- LISTING
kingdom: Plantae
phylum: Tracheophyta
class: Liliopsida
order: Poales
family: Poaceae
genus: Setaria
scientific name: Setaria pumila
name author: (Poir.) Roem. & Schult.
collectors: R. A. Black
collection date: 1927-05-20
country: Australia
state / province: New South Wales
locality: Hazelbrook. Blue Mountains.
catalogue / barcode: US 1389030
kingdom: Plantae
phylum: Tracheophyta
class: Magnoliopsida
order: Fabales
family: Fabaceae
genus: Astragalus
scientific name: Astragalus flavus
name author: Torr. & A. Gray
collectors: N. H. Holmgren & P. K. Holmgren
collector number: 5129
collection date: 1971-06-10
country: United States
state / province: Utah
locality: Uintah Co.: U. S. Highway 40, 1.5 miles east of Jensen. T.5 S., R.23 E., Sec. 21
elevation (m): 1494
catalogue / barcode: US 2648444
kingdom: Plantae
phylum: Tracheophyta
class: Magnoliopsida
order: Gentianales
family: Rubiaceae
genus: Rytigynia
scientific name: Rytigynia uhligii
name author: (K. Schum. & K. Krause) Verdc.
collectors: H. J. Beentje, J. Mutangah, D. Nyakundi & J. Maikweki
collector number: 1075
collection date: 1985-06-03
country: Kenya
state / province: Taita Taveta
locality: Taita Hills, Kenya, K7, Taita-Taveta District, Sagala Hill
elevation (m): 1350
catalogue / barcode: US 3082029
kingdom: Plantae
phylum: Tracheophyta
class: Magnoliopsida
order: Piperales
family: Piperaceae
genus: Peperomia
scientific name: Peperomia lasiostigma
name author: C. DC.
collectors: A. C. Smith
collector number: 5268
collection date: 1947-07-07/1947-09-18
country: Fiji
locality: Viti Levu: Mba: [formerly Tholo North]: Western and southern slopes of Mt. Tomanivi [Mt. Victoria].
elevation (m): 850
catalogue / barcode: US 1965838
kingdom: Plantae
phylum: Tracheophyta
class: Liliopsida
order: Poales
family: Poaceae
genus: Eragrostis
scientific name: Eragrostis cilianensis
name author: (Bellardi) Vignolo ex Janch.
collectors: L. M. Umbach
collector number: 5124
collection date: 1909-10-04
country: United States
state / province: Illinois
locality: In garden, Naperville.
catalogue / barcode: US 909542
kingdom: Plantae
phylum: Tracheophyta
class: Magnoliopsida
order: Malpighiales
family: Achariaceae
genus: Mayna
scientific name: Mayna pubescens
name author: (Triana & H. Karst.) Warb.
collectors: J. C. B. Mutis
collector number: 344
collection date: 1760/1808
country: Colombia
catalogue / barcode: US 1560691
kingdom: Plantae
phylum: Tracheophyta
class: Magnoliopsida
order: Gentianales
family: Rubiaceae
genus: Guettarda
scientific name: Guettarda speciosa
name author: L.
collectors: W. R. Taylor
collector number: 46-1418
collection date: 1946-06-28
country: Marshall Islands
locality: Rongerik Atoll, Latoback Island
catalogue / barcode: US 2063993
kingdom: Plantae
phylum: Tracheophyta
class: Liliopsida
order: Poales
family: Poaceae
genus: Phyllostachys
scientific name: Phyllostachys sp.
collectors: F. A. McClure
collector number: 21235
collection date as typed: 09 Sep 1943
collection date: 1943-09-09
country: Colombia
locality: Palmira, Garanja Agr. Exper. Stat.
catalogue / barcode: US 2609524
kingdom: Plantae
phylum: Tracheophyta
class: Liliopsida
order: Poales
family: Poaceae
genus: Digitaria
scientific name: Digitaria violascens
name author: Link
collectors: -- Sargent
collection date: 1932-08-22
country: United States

- WRITTEN TASK
Copy every line of the records above, character for character and without changes.

- RESPONSE FOR THIS EXERCISE
kingdom: Plantae
phylum: Tracheophyta
class: Liliopsida
order: Poales
family: Poaceae
genus: Setaria
scientific name: Setaria pumila
name author: (Poir.) Roem. & Schult.
collectors: R. A. Black
collection date: 1927-05-20
country: Australia
state / province: New South Wales
locality: Hazelbrook. Blue Mountains.
catalogue / barcode: US 1389030
kingdom: Plantae
phylum: Tracheophyta
class: Magnoliopsida
order: Fabales
family: Fabaceae
genus: Astragalus
scientific name: Astragalus flavus
name author: Torr. & A. Gray
collectors: N. H. Holmgren & P. K. Holmgren
collector number: 5129
collection date: 1971-06-10
country: United States
state / province: Utah
locality: Uintah Co.: U. S. Highway 40, 1.5 miles east of Jensen. T.5 S., R.23 E., Sec. 21
elevation (m): 1494
catalogue / barcode: US 2648444
kingdom: Plantae
phylum: Tracheophyta
class: Magnoliopsida
order: Gentianales
family: Rubiaceae
genus: Rytigynia
scientific name: Rytigynia uhligii
name author: (K. Schum. & K. Krause) Verdc.
collectors: H. J. Beentje, J. Mutangah, D. Nyakundi & J. Maikweki
collector number: 1075
collection date: 1985-06-03
country: Kenya
state / province: Taita Taveta
locality: Taita Hills, Kenya, K7, Taita-Taveta District, Sagala Hill
elevation (m): 1350
catalogue / barcode: US 3082029
kingdom: Plantae
phylum: Tracheophyta
class: Magnoliopsida
order: Piperales
family: Piperaceae
genus: Peperomia
scientific name: Peperomia lasiostigma
name author: C. DC.
collectors: A. C. Smith
collector number: 5268
collection date: 1947-07-07/1947-09-18
country: Fiji
locality: Viti Levu: Mba: [formerly Tholo North]: Western and southern slopes of Mt. Tomanivi [Mt. Victoria].
elevation (m): 850
catalogue / barcode: US 1965838
kingdom: Plantae
phylum: Tracheophyta
class: Liliopsida
order: Poales
family: Poaceae
genus: Eragrostis
scientific name: Eragrostis cilianensis
name author: (Bellardi) Vignolo ex Janch.
collectors: L. M. Umbach
collector number: 5124
collection date: 1909-10-04
country: United States
state / province: Illinois
locality: In garden, Naperville.
catalogue / barcode: US 909542
kingdom: Plantae
phylum: Tracheophyta
class: Magnoliopsida
order: Malpighiales
family: Achariaceae
genus: Mayna
scientific name: Mayna pubescens
name author: (Triana & H. Karst.) Warb.
collectors: J. C. B. Mutis
collector number: 344
collection date: 1760/1808
country: Colombia
catalogue / barcode: US 1560691
kingdom: Plantae
phylum: Tracheophyta
class: Magnoliopsida
order: Gentianales
family: Rubiaceae
genus: Guettarda
scientific name: Guettarda speciosa
name author: L.
collectors: W. R. Taylor
collector number: 46-1418
collection date: 1946-06-28
country: Marshall Islands
locality: Rongerik Atoll, Latoback Island
catalogue / barcode: US 2063993
kingdom: Plantae
phylum: Tracheophyta
class: Liliopsida
order: Poales
family: Poaceae
genus: Phyllostachys
scientific name: Phyllostachys sp.
collectors: F. A. McClure
collector number: 21235
collection date as typed: 09 Sep 1943
collection date: 1943-09-09
country: Colombia
locality: Palmira, Garanja Agr. Exper. Stat.
catalogue / barcode: US 2609524
kingdom: Plantae
phylum: Tracheophyta
class: Liliopsida
order: Poales
family: Poaceae
genus: Digitaria
scientific name: Digitaria violascens
name author: Link
collectors: -- Sargent
collection date: 1932-08-22
country: United States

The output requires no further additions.